そんな親友の心を代弁し、六華が容赦なく切り捨てる。
「な……っ!余の完璧な戦術指導をもってしても分からぬと申すか!」
「はぁ……。教えるときは、もっと相手に寄り添って考えるものですのよ」
「ぐぬぬ……致し方あるまい。……要するにじゃな――」
六華のド正論に唸りながらも、ラビリスは魔王ムーブを引っ込め、めるにも分かるような言葉を選んで真面目に説明を再開した。
「――である故、最終的に残っているリンゴの数は7になるというわけじゃ」
「そういうことかぁ!ありがとう、ラビちゃん!」
パッと顔を輝かせためるの笑みと感謝の言葉に、彼女は少し気恥ずかしそうに視線を泳がせた。
「う、うむ。……また何かあれば申すがよい」
まんざらでもない様子の魔王の娘は、照れ隠しのように小さく胸を張るのだった。
しばらくすると、今度は六華が学校で配られた英語の絵本の前で唸り始めた。
「……これ、どういう意味ですの?スポーツの話かと思っていたのに、突然ケーキの話(a piece of cake)になりましたわ……」
「む?……何を言うておる。『朝飯前』と書いてあるではないか」
「え……?ケーキがなぜ朝飯前になりますの?」
「?……なぜも何も、そう書いておるではないか」
「ですから、単語の直訳と意味が繋がって――」
「じゃから!余にはそう見えておるのじゃ!」
高度な言語魔法が備わっている魔王の娘の目には、特殊な読み方も勝手に意訳されて映っている。

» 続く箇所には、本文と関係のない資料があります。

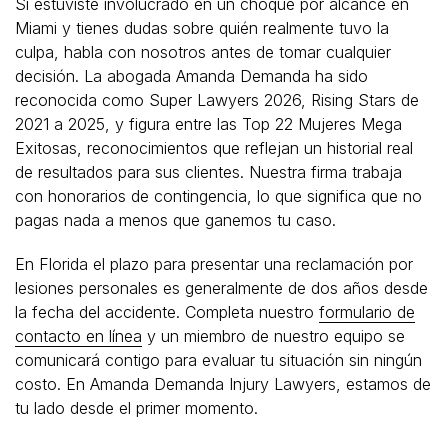
Si estuviste involucrado en un choque por alcance en
Miami y tienes dudas sobre quién realmente tuvo la
culpa, habla con nosotros antes de tomar cualquier
decisión. La abogada Amanda Demanda ha sido
reconocida como Super Lawyers 2026, Rising Stars de
2021 a 2025, y figura entre las Top 22 Mujeres Mega
Exitosas, reconocimientos que reflejan un historial real
de resultados para sus clientes. Nuestra firma trabaja
con honorarios de contingencia, lo que significa que no
pagas nada a menos que ganemos tu caso.
En Florida el plazo para presentar una reclamación por
lesiones personales es generalmente de dos años desde
la fecha del accidente. Completa nuestro
formulario de
contacto en línea
y un miembro de nuestro equipo se
comunicará contigo para evaluar tu situación sin ningún
costo. En Amanda Demanda Injury Lawyers, estamos de
tu lado desde el primer momento.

つまり、「なぜそういう意味になるのか」という解説は一切できないという、人に教えるのには全く向いていない悲しい仕様だった。
「そういう言い回しということかしら……。それにしてもラビリスさん、よく知っていましたわね」
自分でなんとか納得のいく解釈を見つけた六華が感心すると、ラビリスはふんぞり返った。

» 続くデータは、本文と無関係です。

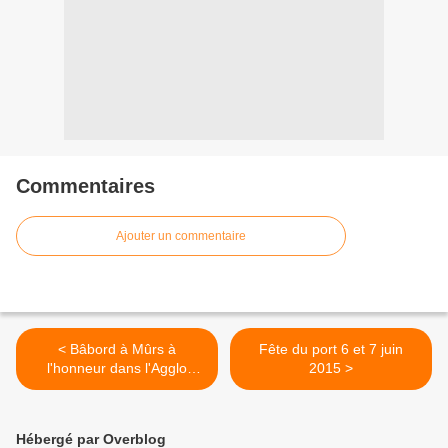
Commentaires
Ajouter un commentaire
< Bâbord à Mûrs à
Fête du port 6 et 7 juin
l'honneur dans l'Agglo
2015 >
Angevine
Hébergé par Overblog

「余は生誕とともに高度な言語魔法をかけられておる。その程度、それこそ朝飯前に決まっておろう」
「……ちょっと何を言っているのかわかりませんが、要するに今のような場面で使うということですわね?」
「ラビちゃん、英語も得意なんてすごいね!」
かみ合っているようで全くかみ合っていない三人娘の勉強会は、こうして賑やかに進んでいった。
それからまたしばらくして。
一段落ついたラビリスがふと視線を上げると、部屋の片隅に置かれた見慣れない木盤に目が止まった。
「……む、メルよ。あれはなんじゃ?」
「あぁ、あれは『将棋』だよ。たまにお休みの日にパパと勝負するんだ」
「しょーぎ……?」
聞き慣れない単語に首を傾げる魔王の娘。
すると、めるは立ち上がって木盤をテーブルへと運んできた。
「うん。この盤面の上で、自分の駒を動かしながら相手の王様をやっつけるゲームだよ」
「なるほど、チェスと同じような遊びということですわね?」
「ほほぅ。自軍の駒を上手く采配して、敵軍を葬り去るというわけか……。なかなか面白そうではないか」
盤面と木製の駒をまじまじと見つめながら、ラビリスがニヤリと好戦的な笑みを浮かべる。
「よかったら、休憩のついでにちょっとやってみる?駒の動かし方とかルールも教えてあげるよ」
「あら、いいですわね。頭の体操になりそうですわ」
めるの提案に、六華が優雅に微笑みながら賛同する。
すると、すっかりその気になった魔王の娘が突然立ち上がり、ビシッと将棋盤を指差した。
「ククク……。よかろう!戦争とあらば、この魔王の娘たる余が遅れを取るはずがなかろう!リッカ、メル!余の覇道、とくと味わわせてくれるわ!」
世界征服でも始めるかのようなテンションで高らかに宣言するラビリス。
こうして、三人娘の平和な勉強会は一時休止となり、将棋盤を舞台にした『血で血を洗う盤上の聖戦(?)』が幕を開けるのだった。